> [Requirement 1] In the SDB-26 benchmark page, what does the Confidence Gap (CG) metric measure?
> [Requirement 2] Extend the SDB-26 benchmark page past its final point on A2A Protocol alignment.

SDB-26 Standard Page

A benchmark for document authenticity, not marketing accuracy.

SDB-26 measures whether verification systems withstand real synthetic-document attacks.

SDB-26 defines reproducible evaluation for synthetic, edited, and screen-recaptured artifacts in operational conditions, with transparent metrics and schema-valid outputs.

Measurement Grid

SDB-26 is built around measurable, comparable outcomes:

Metric	Meaning	Why it matters
BR (Bypass Rate)	Share of fraudulent/synthetic documents incorrectly approved	Core indicator of control failure
CG (Confidence Gap)	Mean confidence on wrongly approved cases	Detects overconfident error patterns
GS (Generator Sensitivity)	BR segmented by generator/model family	Shows where systems break first
FPR (False Positive Rate)	Share of genuine cases flagged as suspicious/fraud	Tracks customer/business impact
ABR / ACG (v1.1 preview)	Agent bypass patterns; ACG uses envelope `compound_confidence` on joint approvals	Surfaces weak agent/instrumentation gating alongside document BR
TCR / HAR (v1.1 preview)	Tool-call coverage and handoff audit rates on agent-mediated flows	Whether logs reconstruct how the evidence package was built

Reference: STANDARD.md (§4.5 preview metrics), METHODOLOGY.md, results_schema.json.

Attack Levels

SDB-26 evaluates three escalating attack classes:

L1 — Standard Generation: direct AI-generated documents, no post-processing.
L2 — Advanced Diffusion: fine-tuning/editing/metadata manipulation scenarios.
L3 — Screen Recapture: synthetic/edited files recaptured through display pipelines.

L3 is a foundation layer in the methodology because recapture can remove or distort provenance cues while preserving plausible visual content.

Audit Trails

SDB-26 includes FRC and the FRC A2A Extension (docs/FRC_A2A_EXTENSION.md, v0.5.2) for auditable decisions across human-direct, agent-assisted, and managed-agent channels.

Core links

docs/FRC_OVERVIEW.md
docs/FRC_A2A_EXTENSION.md
docs/FRC_A2A_DEPLOYMENT_MAPPING.md

Highlights in v0.5.2

Compound routing combines document FRC with an agent_verdict posture, including INSUFFICIENT × PARTIALLY_ATTESTED → REVIEW and INSUFFICIENT × SUSPICIOUS → ESCALATE, with a decision tree so a bad capture plus a risky agent path is not reduced to “upload again”.
Normative L0 → agent_verdict mapping so PARTIALLY_ATTESTED is not an informal catch-all.
Confidence split: verdict_confidence (core payload) = document layer only; compound_confidence (envelope) = joint compound_verdict; published composition IDs (CC_MIN / CC_DOC_ONLY / CC_CUSTOM) support comparable benchmarks.
A2A Protocol alignment: optional a2a_correlation and schemas/a2a_v1_surfaces.json follow formal Task / TaskState shapes from the Agent2Agent (A2A) specification.

> [Data extract]

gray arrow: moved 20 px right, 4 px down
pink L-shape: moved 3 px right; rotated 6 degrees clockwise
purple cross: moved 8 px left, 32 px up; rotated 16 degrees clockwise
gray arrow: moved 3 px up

> [Exercise answer 1] The mean confidence on wrongly approved cases.

> [Exercise answer 2]
Threat model adds T6 (shadow connector / FRC-L0-CONNECTOR-OUT-OF-POLICY) and T7 (opaque secret–workload binding / FRC-L0-SECRET-BINDING-UNKNOWN).

Together this bridges document authenticity to agent-era traceability (instrumentation_trace, L0/L0-D, ABR / ACG / TCR / HAR where applicable).

FRC A2A Schemas

Machine-validatable artifacts:

schemas/frc_schema_v1_0_0.json — document-layer FRC.
schemas/frc_a2a_envelope_v0_2_0.json — audit envelope (agent_verdict, compound_verdict, compound_confidence, optional agent_layer_confidence, a2a_correlation).
schemas/a2a_v1_surfaces.json — A2A type surfaces for correlation fields.
examples/frc/, scripts/validate_frc_schemas.py — examples and validation.

Responsible Release

SDB-26 is published as a defender-oriented benchmark.

Public artifacts focus on taxonomy, measurement contracts, schema surfaces, and redacted examples that improve defensive evaluation quality. Operational evasion playbooks and attack-enabling parameter detail are intentionally excluded from open release.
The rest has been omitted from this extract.